OK, I understand more now and conclude:

What You Get Is What Was Promised (YGIWWP).

1 But there needs to be better, and louder, 'expectation management' - or naive users will plop into the same pit that I just have. I would be unsurprised at differences in the 3rd decimal place, but I was alarmed at a difference in the 1st decimal digit! If users compare KS-test calculations with other stats packages, they will waste even more time being even more puzzled.

2 I am unclear at a use case for these approximate results when there are many other algorithms that do better? Is the USP of this version the free Boost licence? Or is it a placeholder for a future 'exact' version? Or is it fast, or small? Or just Boost.Math? Or is using Jacobi theta cool?

3 Most of the rationale for algorithms in Boost.Math is held in a specific Quickbook Rationale section. It's not ideal to expect casual users to need to ferret into the namespace detail header file. Another section on Accuracy could provide a suitable place for warnings too?

4 Now, I'm not convinced at the value of a worked example of the KS-test, especially as most would-be users should get a firm nudge towards the Anderson-Darling test already implemented by @NAThompson.

5 Traditionally, Boost.math's mantra has been "First be right, then be Fast", so a future 'more exact' implementation would be excellent.

evanmiller commented 3 years ago

Well, I've given my private rationale for contributing this code elsewhere - the limiting distribution is not useless, it's not trivial, and it's not freely available in C/C++ form. I didn't use Jacobi theta to be "cool" but rather implemented the Jacobi theta functions in order to ensure the accuracy of this limiting distribution. The K-S code being small is a side-effect of me putting most of my time and effort into the Theta functions.

I think the confusion perhaps rightly arises out of the interface design.
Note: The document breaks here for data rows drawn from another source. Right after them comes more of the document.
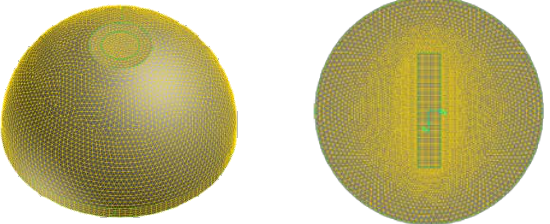
Figure 8. The appearance of the single-layer spherical recycling hood model after meshing is com- pleted.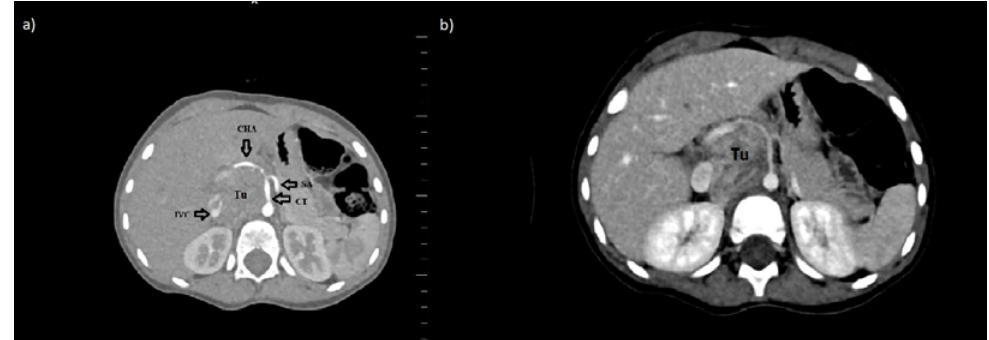
Figure 1. Axial abdominal computed tomography scan in venous phase showed a retroperitoneal tumor in our patient a diagnosis ( a ) and after two courses of chemotherapy with Vepeside and Carboplatin ( b ). Abbreviations: CT—coeliac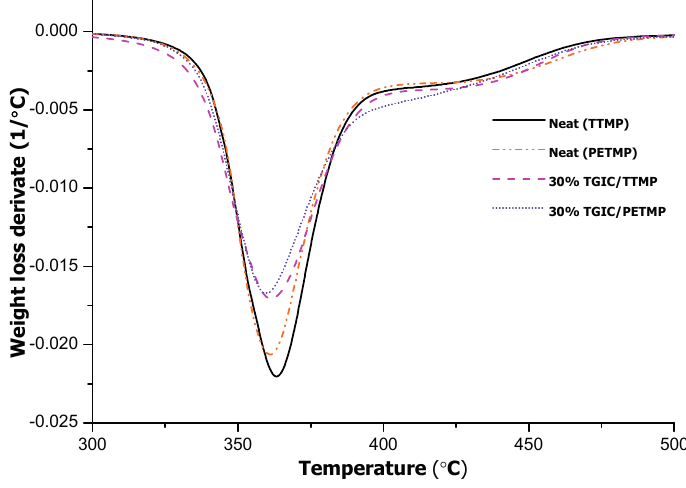
Figure 7. DTG curves registered under N 2 at 10 K/min of thermosets obtained by using TTMP and PETMP as curing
You'll see in #421 that I originally proposed putting "asymptotic" in the K-S name to be as clear as possible, but I decided instead to parameterize it with N so that small-N implementations could be dropped in later. It's possible that this was a mistake, but I didn't hear objections at the time.

If it's your judgment that end users are currently better served by A-D or by the Python/R implementations, then we can certainly skip the worked example until a more exact implementation is in place. I am also happy to look at any proposed changes to the documentation. For what's worth, I believe that the inaccuracies relative to the exact version will tend to inflate the Type II error rate rather than Type I error rate - while obviously not ideal, this is often acceptable in hypothesis-testing research contexts.

pabristow commented 3 years ago

I'm sorry if 'cool' came over as derogatory - it was't meant - after all it IS COOL!

And leads to small code size, so that is a use case.

I'm only concerned about confusion when the less-informed like me compare with other implementations. But clearer documentation should help.